** Exercise materials **
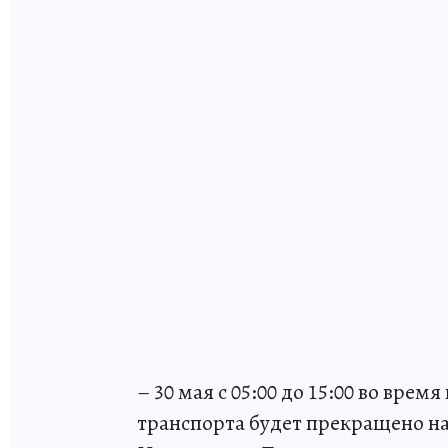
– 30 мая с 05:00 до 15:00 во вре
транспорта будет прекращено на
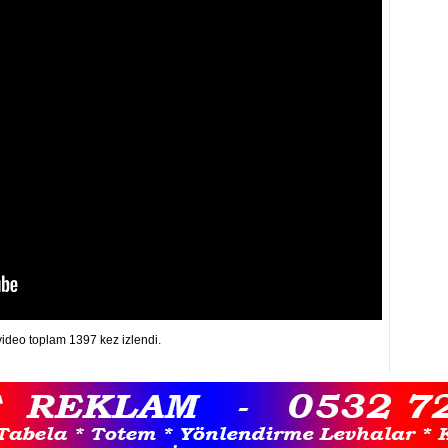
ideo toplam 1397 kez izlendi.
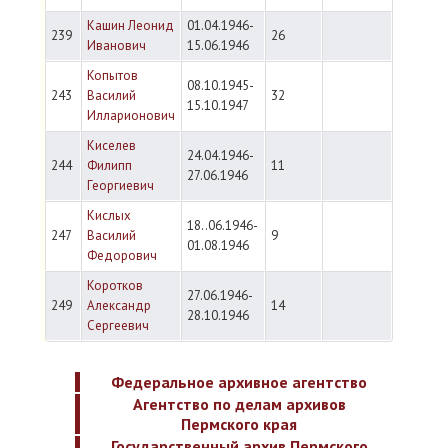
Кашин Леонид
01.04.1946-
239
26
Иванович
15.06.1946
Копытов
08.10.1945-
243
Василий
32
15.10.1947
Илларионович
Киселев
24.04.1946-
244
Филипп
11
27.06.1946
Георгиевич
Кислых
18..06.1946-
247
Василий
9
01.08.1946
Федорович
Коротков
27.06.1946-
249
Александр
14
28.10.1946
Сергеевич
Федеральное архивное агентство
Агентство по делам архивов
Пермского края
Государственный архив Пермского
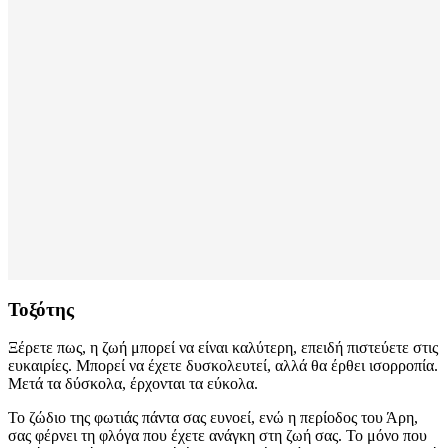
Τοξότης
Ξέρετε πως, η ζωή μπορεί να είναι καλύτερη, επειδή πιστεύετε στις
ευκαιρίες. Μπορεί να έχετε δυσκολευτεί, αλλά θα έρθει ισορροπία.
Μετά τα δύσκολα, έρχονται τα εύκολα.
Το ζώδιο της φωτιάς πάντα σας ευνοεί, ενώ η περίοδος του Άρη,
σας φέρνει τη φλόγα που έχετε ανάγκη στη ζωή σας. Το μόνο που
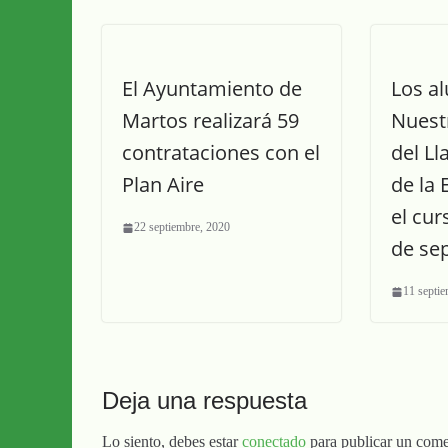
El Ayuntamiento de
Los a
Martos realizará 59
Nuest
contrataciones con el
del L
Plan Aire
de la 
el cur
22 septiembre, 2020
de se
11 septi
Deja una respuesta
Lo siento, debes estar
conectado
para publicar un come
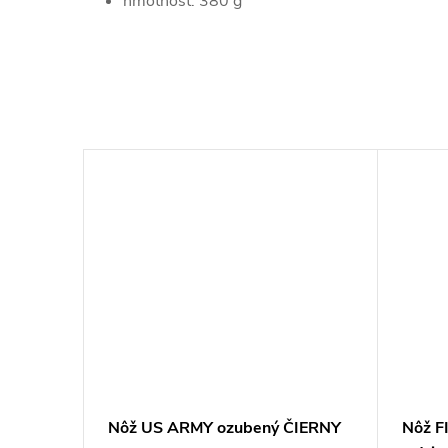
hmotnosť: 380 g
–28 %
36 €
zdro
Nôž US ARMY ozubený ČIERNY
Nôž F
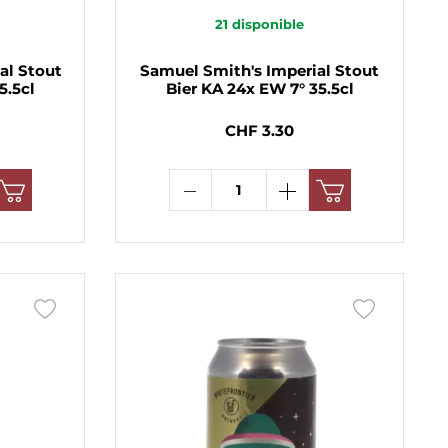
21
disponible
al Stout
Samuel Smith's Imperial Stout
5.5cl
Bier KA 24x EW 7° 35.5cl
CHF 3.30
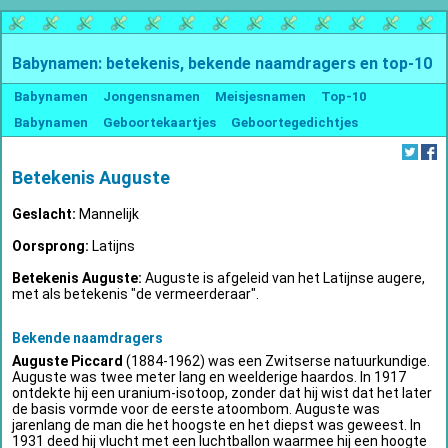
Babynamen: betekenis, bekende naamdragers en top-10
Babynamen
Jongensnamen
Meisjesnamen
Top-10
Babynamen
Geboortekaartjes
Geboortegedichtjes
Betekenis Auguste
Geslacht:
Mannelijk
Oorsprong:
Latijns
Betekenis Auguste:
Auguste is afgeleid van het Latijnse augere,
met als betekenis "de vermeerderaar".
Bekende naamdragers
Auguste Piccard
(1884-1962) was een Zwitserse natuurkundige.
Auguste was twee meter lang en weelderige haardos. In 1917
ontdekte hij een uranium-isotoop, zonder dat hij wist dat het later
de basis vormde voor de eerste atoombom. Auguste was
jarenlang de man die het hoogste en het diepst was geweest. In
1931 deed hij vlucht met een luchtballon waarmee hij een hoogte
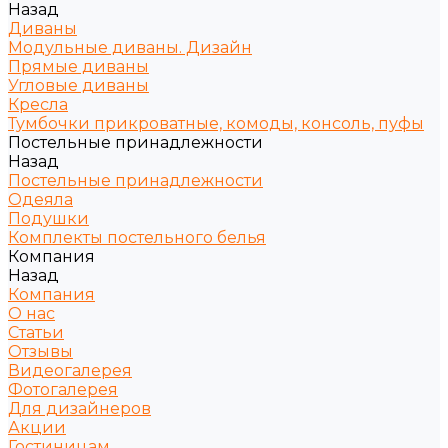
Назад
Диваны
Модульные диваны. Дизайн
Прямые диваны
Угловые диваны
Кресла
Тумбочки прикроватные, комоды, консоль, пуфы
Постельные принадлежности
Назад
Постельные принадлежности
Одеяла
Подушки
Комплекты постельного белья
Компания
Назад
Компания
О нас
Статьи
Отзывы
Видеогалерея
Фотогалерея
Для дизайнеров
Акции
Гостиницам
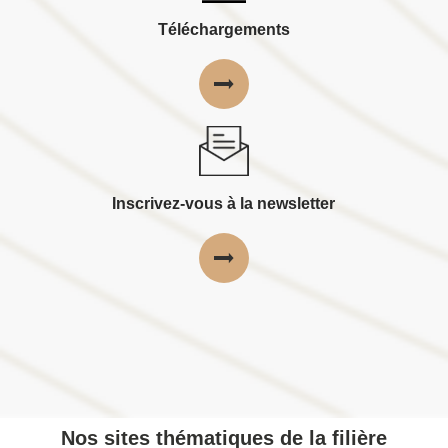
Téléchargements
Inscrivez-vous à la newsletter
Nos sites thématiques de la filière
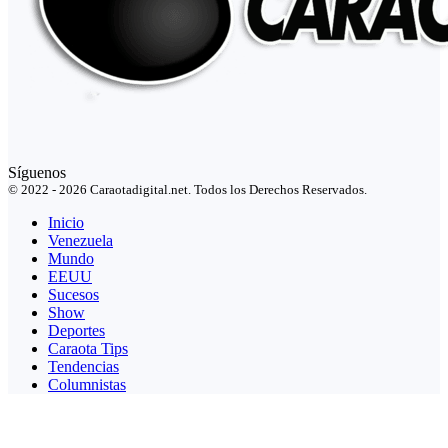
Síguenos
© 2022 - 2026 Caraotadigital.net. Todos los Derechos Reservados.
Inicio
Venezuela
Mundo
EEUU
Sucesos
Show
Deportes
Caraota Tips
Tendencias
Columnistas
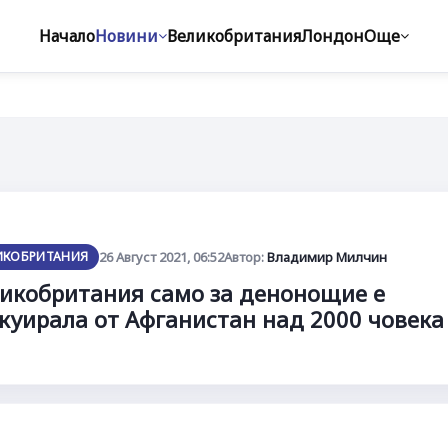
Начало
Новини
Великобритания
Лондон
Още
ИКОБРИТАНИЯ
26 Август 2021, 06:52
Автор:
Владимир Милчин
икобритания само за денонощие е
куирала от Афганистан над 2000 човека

** Job item **
Reproduce the text of every record above line by line, unchanged, and leave the images out of your answer.

** Completed task **
– 30 мая с 05:00 до 15:00 во вре
транспорта будет прекращено на
ideo toplam 1397 kez izlendi.
Кашин Леонид
01.04.1946-
239
26
Иванович
15.06.1946
Копытов
08.10.1945-
243
Василий
32
15.10.1947
Илларионович
Киселев
24.04.1946-
244
Филипп
11
27.06.1946
Георгиевич
Кислых
18..06.1946-
247
Василий
9
01.08.1946
Федорович
Коротков
27.06.1946-
249
Александр
14
28.10.1946
Сергеевич
Федеральное архивное агентство
Агентство по делам архивов
Пермского края
Государственный архив Пермского
Τοξότης
Ξέρετε πως, η ζωή μπορεί να είναι καλύτερη, επειδή πιστεύετε στις
ευκαιρίες. Μπορεί να έχετε δυσκολευτεί, αλλά θα έρθει ισορροπία.
Μετά τα δύσκολα, έρχονται τα εύκολα.
Το ζώδιο της φωτιάς πάντα σας ευνοεί, ενώ η περίοδος του Άρη,
σας φέρνει τη φλόγα που έχετε ανάγκη στη ζωή σας. Το μόνο που
El Ayuntamiento de
Los a
Martos realizará 59
Nuest
contrataciones con el
del L
Plan Aire
de la 
el cur
22 septiembre, 2020
de se
11 septi
Deja una respuesta
Lo siento, debes estar
conectado
para publicar un come
hmotnosť: 380 g
–28 %
36 €
zdro
Nôž US ARMY ozubený ČIERNY
Nôž F
21
disponible
al Stout
Samuel Smith's Imperial Stout
5.5cl
Bier KA 24x EW 7° 35.5cl
CHF 3.30
Babynamen: betekenis, bekende naamdragers en top-10
Babynamen
Jongensnamen
Meisjesnamen
Top-10
Babynamen
Geboortekaartjes
Geboortegedichtjes
Betekenis Auguste
Geslacht:
Mannelijk
Oorsprong:
Latijns
Betekenis Auguste:
Auguste is afgeleid van het Latijnse augere,
met als betekenis "de vermeerderaar".
Bekende naamdragers
Auguste Piccard
(1884-1962) was een Zwitserse natuurkundige.
Auguste was twee meter lang en weelderige haardos. In 1917
ontdekte hij een uranium-isotoop, zonder dat hij wist dat het later
de basis vormde voor de eerste atoombom. Auguste was
jarenlang de man die het hoogste en het diepst was geweest. In
1931 deed hij vlucht met een luchtballon waarmee hij een hoogte
Назад
Диваны
Модульные диваны. Дизайн
Прямые диваны
Угловые диваны
Кресла
Тумбочки прикроватные, комоды, консоль, пуфы
Постельные принадлежности
Назад
Постельные принадлежности
Одеяла
Подушки
Комплекты постельного белья
Компания
Назад
Компания
О нас
Статьи
Отзывы
Видеогалерея
Фотогалерея
Для дизайнеров
Акции
Гостиницам
Téléchargements
Inscrivez-vous à la newsletter
Nos sites thématiques de la filière
Síguenos
© 2022 - 2026 Caraotadigital.net. Todos los Derechos Reservados.
Inicio
Venezuela
Mundo
EEUU
Sucesos
Show
Deportes
Caraota Tips
Tendencias
Columnistas
Начало
Новини
Великобритания
Лондон
Още
ИКОБРИТАНИЯ
26 Август 2021, 06:52
Автор:
Владимир Милчин
икобритания само за денонощие е
куирала от Афганистан над 2000 човека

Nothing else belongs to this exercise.